Weihnachtsbräuche Ein Scheißerchen im Stall: Kataloniens kuriose Krippenkunst
Barcelona (dpa) - Die Krippenszene ist malerisch: Maria und Josef bestaunen das Jesuskind, ein Engel verkündet den Hirten auf dem Felde die frohe Botschaft, Schafe, Ziegen und Esel bevölkern den Stall und die Heiligen Drei Könige eilen mit Geschenken herbei.
Aber was ist das? Hinten in einer Ecke hockt Donald Trump und verrichtet mit heruntergelassenen Hosen und von der Idylle gänzlich ungetrübt sein Geschäft. Der neugeborene Messias scheint sich derweil an dem defäkierenden künftigen US-Präsidenten nicht zu stören - denn ein „Caganer“ (kleiner Scheißer) gehört im nordspanischen Katalonien schon seit Jahrhunderten zu den traditionellen Krippenfiguren.
Aber was haben blanke Hintern und braune Häufchen eigentlich mit Weihnachten und dem Jahresende zu tun? „Es heißt, dass es Unglück bringt, sie nicht aufzustellen, weil Fäkalien die Erde fruchtbar machen und die Caganer deshalb Glück und Fröhlichkeit für das kommende Jahr verheißen“, beschreibt die Webseite „ caganer.com“ die Historie des kuriosen Brauchs.
Während die Scheißerchen ursprünglich als Bauer mit roter Mütze, Schal und Pfeife dargestellt wurden, sind Satire und Fantasie seit einigen Jahren keine Grenzen mehr gesteckt. Ob Politiker, Schauspieler, Musiker oder Fußballer - in Barcelona und der gesamten Region Katalonien werden sie alle gleichermaßen aufs Korn genommen und in entblößter Hockstellung feilgeboten. Denn schließlich gelten die Figuren auch als Ausdruck des ironischen Stils der Katalanen.
Der frisch gewählte US-Präsident Trump mit roter Krawatte und die unterlegene Hillary Clinton im blauen Kostüm gehören in diesem Jahr erstmals zum Sortiment. Aber auch Angela Merkel, Marilyn Monroe, Mahatma Gandhi, William und Kate, Shakira, Lionel Messi und sogar Papst Franziskus wurden bereits Kot ausscheidend in einer Krippe gesichtet. Bei der abstuhlenden Figur Barack Obamas war statt seines Namens ein etwas zweideutiges „Yes, we can“ zu lesen.

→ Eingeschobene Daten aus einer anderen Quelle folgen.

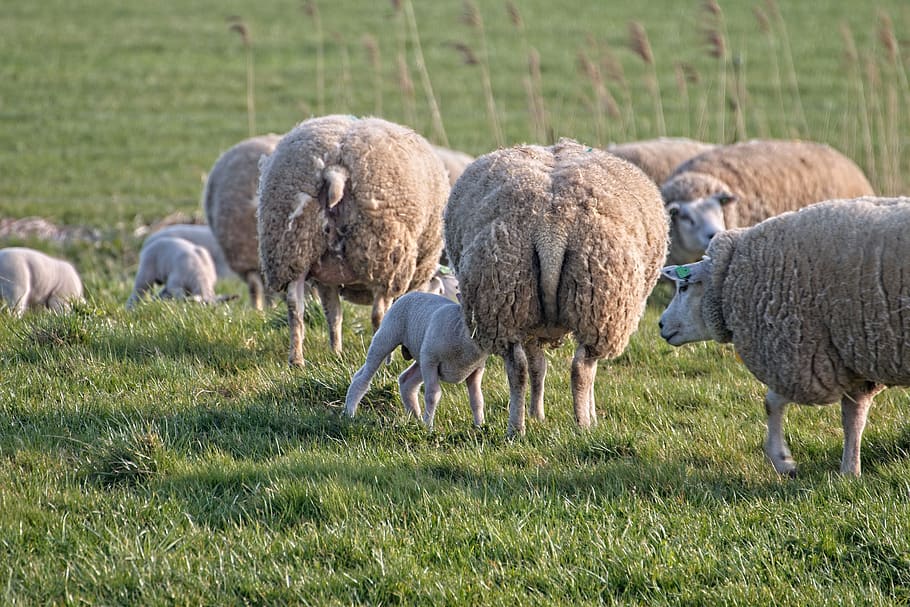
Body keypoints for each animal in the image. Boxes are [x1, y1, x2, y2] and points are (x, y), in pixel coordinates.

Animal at [257, 115, 449, 367]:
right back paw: (385, 362)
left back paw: (297, 359)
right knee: (379, 314)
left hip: (291, 247)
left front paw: (336, 352)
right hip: (382, 253)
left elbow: (333, 314)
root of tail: (335, 170)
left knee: (295, 305)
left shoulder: (326, 279)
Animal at [344, 292, 487, 429]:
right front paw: (429, 427)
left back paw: (416, 419)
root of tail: (411, 293)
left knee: (406, 381)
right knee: (363, 378)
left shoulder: (476, 370)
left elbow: (477, 399)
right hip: (387, 337)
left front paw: (480, 426)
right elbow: (432, 395)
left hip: (420, 355)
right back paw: (350, 413)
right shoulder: (430, 361)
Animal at [444, 139, 668, 435]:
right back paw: (584, 425)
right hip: (598, 307)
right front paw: (589, 414)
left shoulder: (533, 323)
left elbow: (537, 367)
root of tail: (552, 225)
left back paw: (516, 427)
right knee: (582, 368)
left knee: (517, 368)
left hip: (506, 299)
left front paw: (537, 414)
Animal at [658, 196, 910, 476]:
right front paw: (850, 471)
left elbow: (772, 402)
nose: (660, 324)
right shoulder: (850, 358)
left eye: (684, 287)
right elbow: (853, 417)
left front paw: (782, 460)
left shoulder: (803, 357)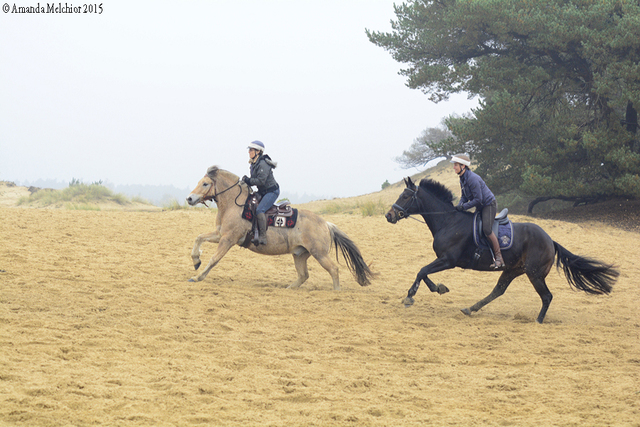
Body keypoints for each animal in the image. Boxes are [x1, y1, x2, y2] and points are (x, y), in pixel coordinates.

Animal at [185, 166, 376, 290]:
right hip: (300, 254)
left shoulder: (228, 239)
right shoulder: (220, 234)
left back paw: (336, 292)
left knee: (333, 269)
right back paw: (290, 288)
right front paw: (196, 261)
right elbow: (198, 237)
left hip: (319, 253)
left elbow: (214, 259)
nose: (189, 198)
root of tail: (325, 224)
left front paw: (197, 276)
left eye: (205, 184)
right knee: (303, 275)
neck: (236, 205)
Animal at [388, 178, 616, 324]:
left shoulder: (448, 260)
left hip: (534, 273)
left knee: (547, 296)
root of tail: (551, 241)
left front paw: (410, 296)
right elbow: (424, 273)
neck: (448, 221)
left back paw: (538, 320)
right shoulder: (444, 260)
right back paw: (470, 308)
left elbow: (422, 271)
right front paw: (439, 288)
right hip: (512, 270)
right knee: (498, 290)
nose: (389, 215)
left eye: (406, 195)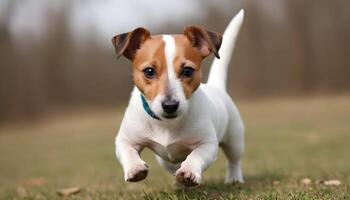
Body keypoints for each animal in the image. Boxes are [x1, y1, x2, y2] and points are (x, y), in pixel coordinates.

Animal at [113, 10, 245, 187]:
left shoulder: (207, 144)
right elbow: (128, 151)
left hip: (234, 139)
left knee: (234, 160)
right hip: (163, 159)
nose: (170, 105)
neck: (167, 124)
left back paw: (234, 177)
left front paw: (189, 171)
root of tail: (216, 86)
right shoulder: (125, 139)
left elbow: (196, 155)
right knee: (170, 165)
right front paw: (135, 168)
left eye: (187, 71)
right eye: (149, 71)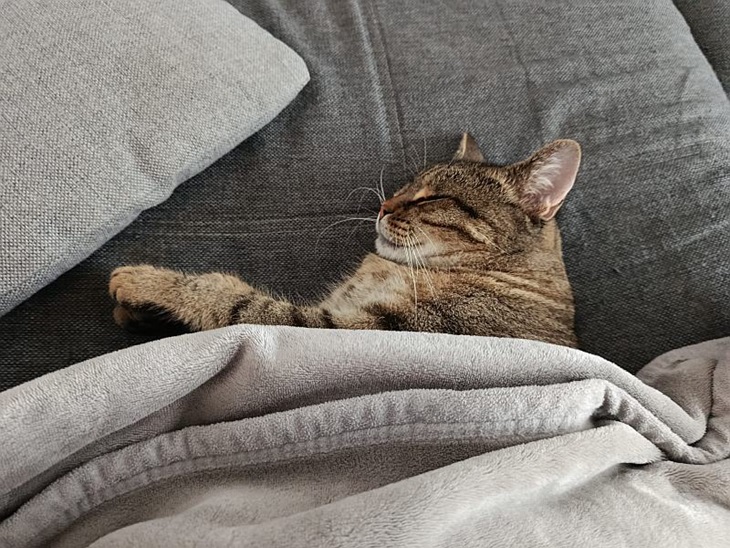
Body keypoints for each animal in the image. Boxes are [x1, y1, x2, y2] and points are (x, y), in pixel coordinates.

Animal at [110, 133, 580, 347]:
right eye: (408, 185)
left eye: (434, 197)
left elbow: (234, 300)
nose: (384, 205)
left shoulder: (357, 329)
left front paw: (149, 284)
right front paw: (140, 315)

Vor allem Kindern ist es eine Freude, die reich bestückte Krippe nach dem meist gut versteckten „Caganer“ abzusuchen. Und selbst das Königshaus und die katholische Kirche Spaniens haben die kuriosen Figuren schon längst als Teil der Tradition akzeptiert.
Aber es gab auch schon Ärger. So wurde vor 15 Jahren einem Konditor aus der Stadt Gerona mit Anschlägen gedroht, weil er den damaligen portugiesischen Fußballstar Luis Figo als Caganer im Schaufenster aufgestellt hatte. Der Zuckerbäcker weigerte sich dennoch standhaft, den Schoko-Figo und sein Häufchen zu entfernen und zeigte sich verwundert über die Empörung der Fans: „Ich habe schon Politiker wie den (früheren) spanischen Ministerpräsidenten Jose Maria Aznar als Caganer dargestellt, und es gab nie Ärger.“ Sicherheitskräfte stellten den Bäcker aber dennoch vorsichtshalber unter Polizeischutz.
Seit einigen Jahren hat der Caganer übrigens einen Gefährten: Den Pixaner. Dabei handelt es sich um ein Männchen mit offenem Hosenstall, der die Felder auf seine ganz eigene Weise bewässert.
Eins ist sicher: Alle Menschen verspüren irgendwann den Drang, ein stilles Örtchen aufzusuchen, vor 2000 Jahren in Bethlehem genauso wie heutzutage in Barcelona. Die Caganer haben somit auch eine fröhliche Botschaft, die irgendwie zu den Festtagen passt: In ihren intimsten Momenten - wenn sie die Hosen herunterlassen und ihrem grummelnden Darm nachgeben - sind alle Menschen gleich, ganz egal ob sie Portier, Papst oder Präsident sind.